The data:
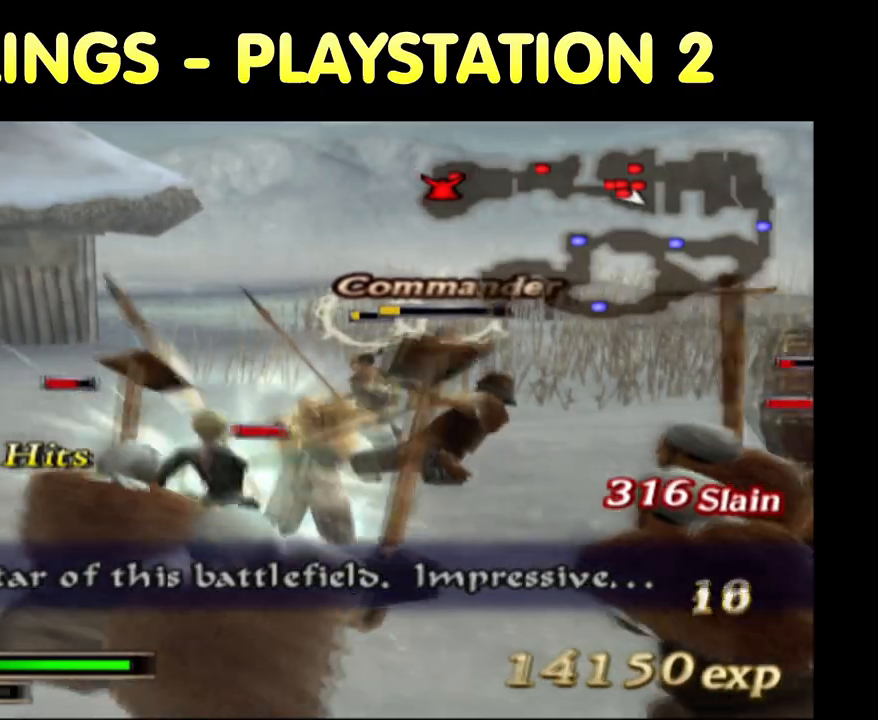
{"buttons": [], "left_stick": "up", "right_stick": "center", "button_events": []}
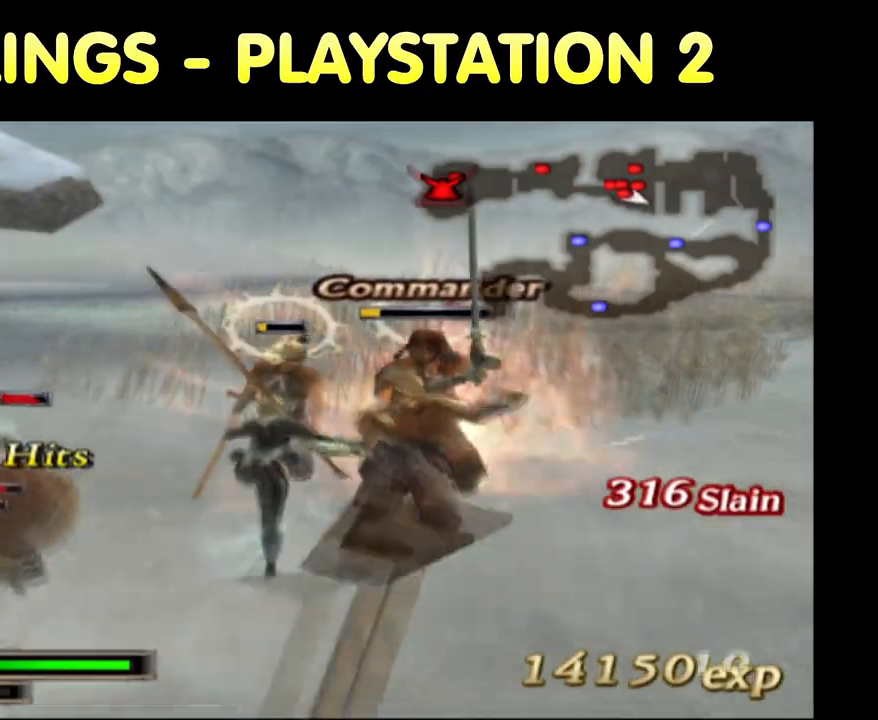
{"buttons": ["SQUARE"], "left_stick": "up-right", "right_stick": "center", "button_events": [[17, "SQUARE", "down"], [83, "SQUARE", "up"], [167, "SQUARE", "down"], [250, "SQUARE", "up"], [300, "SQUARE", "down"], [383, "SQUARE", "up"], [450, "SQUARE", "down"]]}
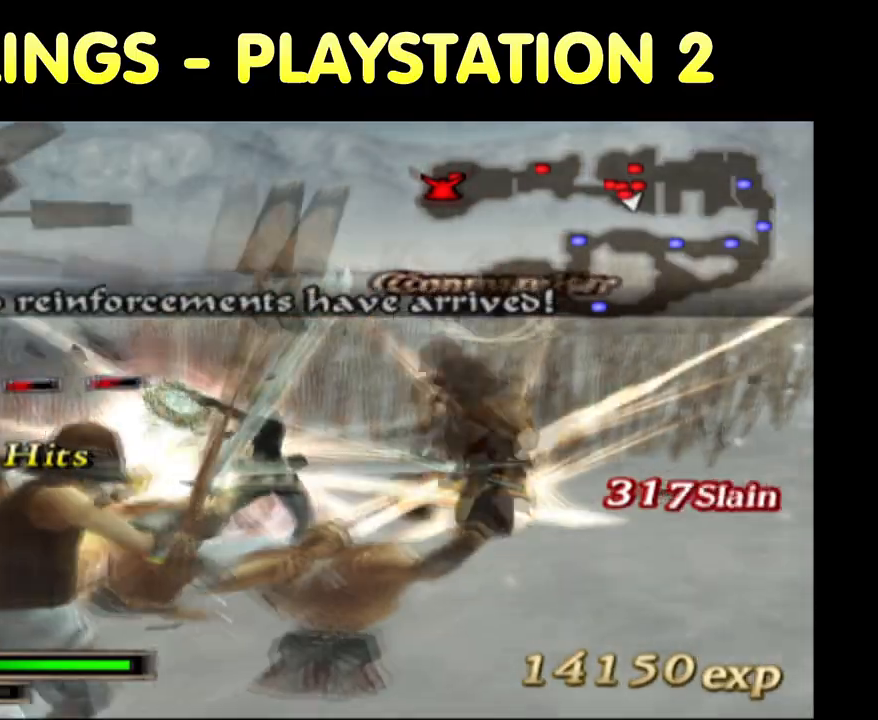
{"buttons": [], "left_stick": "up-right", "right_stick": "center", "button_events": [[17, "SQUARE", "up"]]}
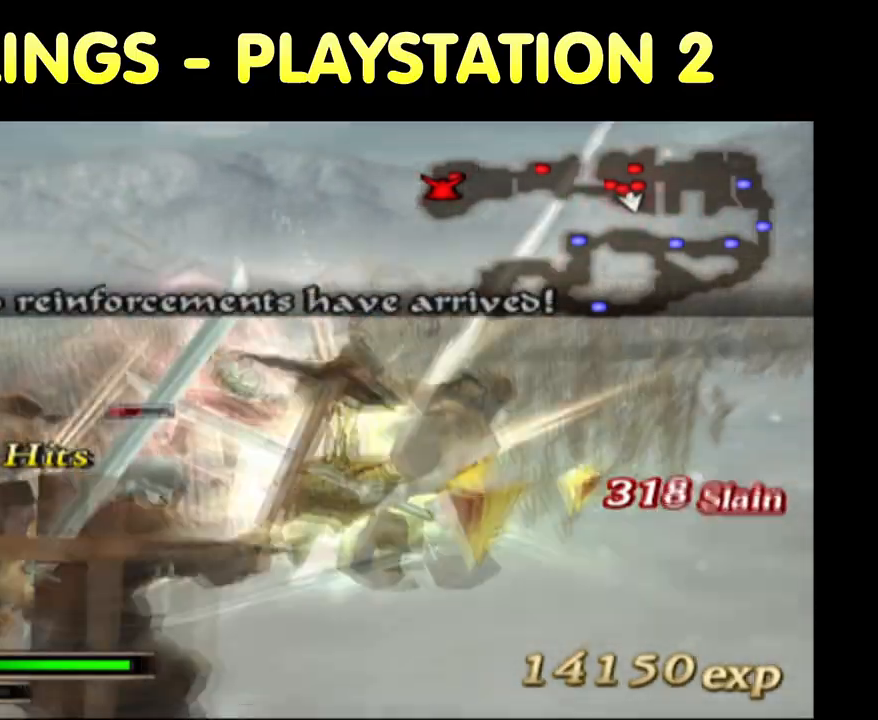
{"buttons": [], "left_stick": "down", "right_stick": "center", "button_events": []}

What you will do:
What you output must match the data exactly, apart from the pictures, which are left out.

Problem solution:
{"buttons": [], "left_stick": "up", "right_stick": "center", "button_events": []}
{"buttons": ["SQUARE"], "left_stick": "up-right", "right_stick": "center", "button_events": [[17, "SQUARE", "down"], [83, "SQUARE", "up"], [167, "SQUARE", "down"], [250, "SQUARE", "up"], [300, "SQUARE", "down"], [383, "SQUARE", "up"], [450, "SQUARE", "down"]]}
{"buttons": [], "left_stick": "up-right", "right_stick": "center", "button_events": [[17, "SQUARE", "up"]]}
{"buttons": [], "left_stick": "down", "right_stick": "center", "button_events": []}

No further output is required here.